## EXTRACT
Start of Block

So here's my current boggle. Before glue up my splines were dead on and if I had glued the rod in my normal manner, things would be fine. So my question is this. What's more important, the size of each individual spline and fiber content (distance of each spline flat to it's apex) or the distance between the outer most fibers along each plane? If I have a particular action and line weight in mind. Will I still get what I'm looking for or do I need to scrape the rod down and possibly remove too many power fibers?

I'm not looking to duplicate an existing rod here, so trying to get the proper flat to flat dimensions to duplicate an existing rod is not the issue. The issue is really, I wanted X amount of cane to get a particular action. I've got x amount of cane but now the flats are .01 wider than planned. I don't think it's a simple issue of simply being a few thousandths off as discussed previously on list and tips site. At least I don't think it is.  (Jim Lowe)

    Sometimes the action you seek will not turn out just right even if your measurements are dead on  and your glue joints are minimal. There are many other variables at work that can affect action as well as line weight. Put the ferrules on and temporarily rig up the grip and guides and test cast before finishing the rod. If you like it, you will be way ahead of starting over without testing the blank.

End of Block

## REQUIREMENT A
Check each statement against the rod-building discussion and mark it yes or no, quoting the words that decide it: (i) The writer intends to duplicate an existing rod. (ii) The flats turned out .01 wider than planned. (iii) The reply recommends test casting before the rod is finished.
## REQUIREMENT B
Please repeat word for word the part of the rod-building discussion from "So here's my" up to and including "many power fibers?".

## RECORDS PROVIDED
Start of Block

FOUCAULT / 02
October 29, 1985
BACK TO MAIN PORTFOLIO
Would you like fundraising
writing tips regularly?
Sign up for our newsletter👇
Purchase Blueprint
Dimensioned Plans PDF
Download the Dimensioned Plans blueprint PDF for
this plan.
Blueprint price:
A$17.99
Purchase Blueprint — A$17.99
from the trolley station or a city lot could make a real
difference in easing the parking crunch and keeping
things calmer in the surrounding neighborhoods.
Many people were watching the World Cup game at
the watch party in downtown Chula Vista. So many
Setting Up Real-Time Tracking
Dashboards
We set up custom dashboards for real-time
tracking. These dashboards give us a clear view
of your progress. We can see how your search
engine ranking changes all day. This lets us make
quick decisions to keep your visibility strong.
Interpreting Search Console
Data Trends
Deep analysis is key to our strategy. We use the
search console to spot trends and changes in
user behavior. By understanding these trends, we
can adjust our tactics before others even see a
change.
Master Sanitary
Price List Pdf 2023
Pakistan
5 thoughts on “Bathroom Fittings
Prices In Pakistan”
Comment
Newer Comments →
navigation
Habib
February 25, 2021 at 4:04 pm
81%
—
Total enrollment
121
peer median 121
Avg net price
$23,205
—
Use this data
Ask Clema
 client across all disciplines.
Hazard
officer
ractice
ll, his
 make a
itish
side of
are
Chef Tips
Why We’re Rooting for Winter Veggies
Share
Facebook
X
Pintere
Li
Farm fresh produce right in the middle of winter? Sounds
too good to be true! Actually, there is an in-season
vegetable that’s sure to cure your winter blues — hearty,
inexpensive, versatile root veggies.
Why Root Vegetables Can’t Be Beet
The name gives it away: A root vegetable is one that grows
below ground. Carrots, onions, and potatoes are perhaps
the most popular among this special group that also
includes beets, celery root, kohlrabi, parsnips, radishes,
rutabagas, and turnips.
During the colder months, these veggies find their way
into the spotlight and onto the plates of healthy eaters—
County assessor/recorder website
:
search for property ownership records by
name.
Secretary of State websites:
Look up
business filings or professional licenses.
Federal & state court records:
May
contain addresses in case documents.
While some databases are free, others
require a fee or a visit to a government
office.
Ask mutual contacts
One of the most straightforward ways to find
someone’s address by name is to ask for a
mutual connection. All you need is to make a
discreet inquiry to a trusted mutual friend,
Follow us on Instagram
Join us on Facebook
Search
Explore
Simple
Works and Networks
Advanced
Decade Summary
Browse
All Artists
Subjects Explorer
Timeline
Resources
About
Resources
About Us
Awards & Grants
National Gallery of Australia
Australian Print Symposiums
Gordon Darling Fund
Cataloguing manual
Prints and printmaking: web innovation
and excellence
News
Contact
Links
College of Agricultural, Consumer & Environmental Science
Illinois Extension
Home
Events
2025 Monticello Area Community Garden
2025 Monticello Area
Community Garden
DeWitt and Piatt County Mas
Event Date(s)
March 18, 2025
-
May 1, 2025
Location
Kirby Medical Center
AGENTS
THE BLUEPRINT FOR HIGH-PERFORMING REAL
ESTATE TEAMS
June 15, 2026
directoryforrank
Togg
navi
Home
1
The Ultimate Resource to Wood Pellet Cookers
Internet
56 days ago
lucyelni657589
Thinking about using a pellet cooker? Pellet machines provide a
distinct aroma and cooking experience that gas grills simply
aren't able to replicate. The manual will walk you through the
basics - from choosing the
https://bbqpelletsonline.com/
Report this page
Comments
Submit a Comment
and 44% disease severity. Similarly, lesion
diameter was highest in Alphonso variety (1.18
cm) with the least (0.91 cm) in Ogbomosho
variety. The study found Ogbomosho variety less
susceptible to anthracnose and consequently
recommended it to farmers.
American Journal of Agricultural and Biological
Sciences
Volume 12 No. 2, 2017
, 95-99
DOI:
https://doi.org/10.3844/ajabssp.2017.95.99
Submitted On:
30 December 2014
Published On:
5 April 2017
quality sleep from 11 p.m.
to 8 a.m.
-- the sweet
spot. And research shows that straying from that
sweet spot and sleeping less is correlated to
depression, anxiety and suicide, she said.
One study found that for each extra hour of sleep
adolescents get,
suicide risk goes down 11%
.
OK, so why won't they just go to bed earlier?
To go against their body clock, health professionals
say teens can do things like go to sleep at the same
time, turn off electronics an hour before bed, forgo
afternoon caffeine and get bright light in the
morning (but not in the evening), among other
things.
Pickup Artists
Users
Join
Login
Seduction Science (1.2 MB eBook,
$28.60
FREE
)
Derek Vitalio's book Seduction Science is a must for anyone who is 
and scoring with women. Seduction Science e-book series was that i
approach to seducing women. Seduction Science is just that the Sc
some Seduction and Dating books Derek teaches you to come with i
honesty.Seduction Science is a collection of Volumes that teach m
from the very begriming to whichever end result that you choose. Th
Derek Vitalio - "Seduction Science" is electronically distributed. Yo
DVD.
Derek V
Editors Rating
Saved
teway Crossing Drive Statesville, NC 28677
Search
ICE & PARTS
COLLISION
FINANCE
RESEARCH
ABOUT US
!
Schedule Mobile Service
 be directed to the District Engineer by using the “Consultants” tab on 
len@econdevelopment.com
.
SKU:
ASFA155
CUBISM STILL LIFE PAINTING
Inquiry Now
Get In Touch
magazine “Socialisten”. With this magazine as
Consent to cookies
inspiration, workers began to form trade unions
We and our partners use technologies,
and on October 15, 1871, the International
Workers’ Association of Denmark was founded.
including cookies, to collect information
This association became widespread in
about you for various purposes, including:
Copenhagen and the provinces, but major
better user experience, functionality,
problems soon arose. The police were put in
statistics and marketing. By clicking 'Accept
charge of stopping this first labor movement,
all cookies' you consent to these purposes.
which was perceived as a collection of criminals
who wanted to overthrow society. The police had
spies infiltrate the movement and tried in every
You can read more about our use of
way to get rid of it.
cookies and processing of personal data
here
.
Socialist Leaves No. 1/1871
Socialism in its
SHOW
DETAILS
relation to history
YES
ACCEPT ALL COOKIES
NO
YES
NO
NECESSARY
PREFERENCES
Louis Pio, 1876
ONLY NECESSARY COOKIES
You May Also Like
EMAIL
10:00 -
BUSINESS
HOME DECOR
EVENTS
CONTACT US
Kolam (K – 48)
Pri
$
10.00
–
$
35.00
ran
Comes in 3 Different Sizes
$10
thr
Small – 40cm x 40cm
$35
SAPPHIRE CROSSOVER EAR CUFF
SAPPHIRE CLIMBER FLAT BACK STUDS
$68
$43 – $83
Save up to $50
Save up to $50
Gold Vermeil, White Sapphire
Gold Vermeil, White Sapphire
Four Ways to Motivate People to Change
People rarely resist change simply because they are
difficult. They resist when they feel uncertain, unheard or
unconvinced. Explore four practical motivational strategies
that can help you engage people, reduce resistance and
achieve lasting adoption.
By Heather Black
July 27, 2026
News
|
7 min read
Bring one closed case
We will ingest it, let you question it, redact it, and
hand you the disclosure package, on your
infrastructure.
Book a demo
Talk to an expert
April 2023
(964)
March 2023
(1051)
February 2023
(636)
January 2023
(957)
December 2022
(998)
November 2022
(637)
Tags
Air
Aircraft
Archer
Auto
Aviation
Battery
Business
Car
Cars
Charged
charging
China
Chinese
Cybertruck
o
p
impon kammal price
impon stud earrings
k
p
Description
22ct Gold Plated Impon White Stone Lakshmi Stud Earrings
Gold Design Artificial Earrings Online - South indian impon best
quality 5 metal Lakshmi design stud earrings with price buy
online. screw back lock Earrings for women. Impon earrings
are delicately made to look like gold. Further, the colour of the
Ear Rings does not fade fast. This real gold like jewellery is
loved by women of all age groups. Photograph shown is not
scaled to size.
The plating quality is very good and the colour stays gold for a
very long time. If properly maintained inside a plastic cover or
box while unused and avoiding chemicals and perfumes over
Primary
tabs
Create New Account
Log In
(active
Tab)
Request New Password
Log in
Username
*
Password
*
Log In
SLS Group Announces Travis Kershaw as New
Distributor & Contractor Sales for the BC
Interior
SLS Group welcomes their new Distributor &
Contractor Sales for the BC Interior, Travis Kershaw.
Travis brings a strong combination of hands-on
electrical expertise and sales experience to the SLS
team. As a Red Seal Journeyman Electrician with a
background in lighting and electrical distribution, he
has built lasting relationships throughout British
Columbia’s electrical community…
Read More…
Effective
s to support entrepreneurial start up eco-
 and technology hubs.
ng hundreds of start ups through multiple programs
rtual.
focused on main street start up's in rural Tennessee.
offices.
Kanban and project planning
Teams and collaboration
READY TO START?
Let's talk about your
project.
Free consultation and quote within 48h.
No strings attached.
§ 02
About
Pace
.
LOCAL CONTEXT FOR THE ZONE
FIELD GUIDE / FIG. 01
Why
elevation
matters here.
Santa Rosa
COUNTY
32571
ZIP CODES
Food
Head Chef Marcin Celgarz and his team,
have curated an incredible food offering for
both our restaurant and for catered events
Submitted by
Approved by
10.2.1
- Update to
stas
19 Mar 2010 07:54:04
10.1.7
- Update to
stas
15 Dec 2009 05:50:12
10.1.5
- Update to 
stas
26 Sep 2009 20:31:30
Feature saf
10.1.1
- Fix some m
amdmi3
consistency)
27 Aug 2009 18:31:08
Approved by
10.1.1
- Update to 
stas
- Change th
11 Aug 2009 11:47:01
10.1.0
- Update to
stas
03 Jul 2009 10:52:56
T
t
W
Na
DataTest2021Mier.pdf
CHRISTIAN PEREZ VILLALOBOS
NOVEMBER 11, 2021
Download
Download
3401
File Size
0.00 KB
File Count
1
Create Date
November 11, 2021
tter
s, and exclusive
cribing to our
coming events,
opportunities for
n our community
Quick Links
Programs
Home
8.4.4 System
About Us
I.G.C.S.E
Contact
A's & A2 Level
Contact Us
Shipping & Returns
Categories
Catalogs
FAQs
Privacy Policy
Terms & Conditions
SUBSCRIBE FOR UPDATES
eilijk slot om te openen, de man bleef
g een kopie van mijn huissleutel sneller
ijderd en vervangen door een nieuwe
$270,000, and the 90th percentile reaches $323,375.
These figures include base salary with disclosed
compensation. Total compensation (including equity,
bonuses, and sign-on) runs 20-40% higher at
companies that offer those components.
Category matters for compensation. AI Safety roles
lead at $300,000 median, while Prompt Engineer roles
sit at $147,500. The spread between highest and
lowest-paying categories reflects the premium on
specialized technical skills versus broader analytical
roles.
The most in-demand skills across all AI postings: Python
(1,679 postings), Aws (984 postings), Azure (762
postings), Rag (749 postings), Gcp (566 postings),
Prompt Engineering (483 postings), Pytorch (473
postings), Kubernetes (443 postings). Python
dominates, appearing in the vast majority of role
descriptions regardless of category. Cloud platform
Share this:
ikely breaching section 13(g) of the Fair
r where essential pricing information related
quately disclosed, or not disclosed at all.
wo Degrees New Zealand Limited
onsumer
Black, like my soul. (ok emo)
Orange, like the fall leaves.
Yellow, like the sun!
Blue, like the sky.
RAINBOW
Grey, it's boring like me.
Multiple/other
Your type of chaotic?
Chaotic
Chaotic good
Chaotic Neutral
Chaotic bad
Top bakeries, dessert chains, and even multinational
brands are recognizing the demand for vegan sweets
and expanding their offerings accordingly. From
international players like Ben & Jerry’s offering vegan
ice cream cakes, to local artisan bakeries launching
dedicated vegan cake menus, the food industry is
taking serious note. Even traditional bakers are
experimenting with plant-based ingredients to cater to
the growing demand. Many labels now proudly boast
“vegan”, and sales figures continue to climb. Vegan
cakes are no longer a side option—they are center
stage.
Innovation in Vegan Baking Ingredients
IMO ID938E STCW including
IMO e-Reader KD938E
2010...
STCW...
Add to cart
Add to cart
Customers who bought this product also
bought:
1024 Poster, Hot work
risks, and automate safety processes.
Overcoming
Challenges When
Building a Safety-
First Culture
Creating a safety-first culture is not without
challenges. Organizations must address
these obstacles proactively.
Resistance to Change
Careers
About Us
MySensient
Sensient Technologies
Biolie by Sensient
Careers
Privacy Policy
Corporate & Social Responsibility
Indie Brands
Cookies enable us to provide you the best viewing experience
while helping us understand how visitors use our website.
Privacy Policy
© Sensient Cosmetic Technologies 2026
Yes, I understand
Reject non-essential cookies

End of Block

## ANSWER BOX A
(i) No: "I'm not looking to duplicate an existing rod here"
(ii) Yes: "now the flats are .01 wider than planned"
(iii) Yes: "test cast before finishing the rod"

## ANSWER BOX B
So here's my current boggle. Before glue up my splines were dead on and if I had glued the rod in my normal manner, things would be fine. So my question is this. What's more important, the size of each individual spline and fiber content (distance of each spline flat to it's apex) or the distance between the outer most fibers along each plane? If I have a particular action and line weight in mind. Will I still get what I'm looking for or do I need to scrape the rod down and possibly remove too many power fibers?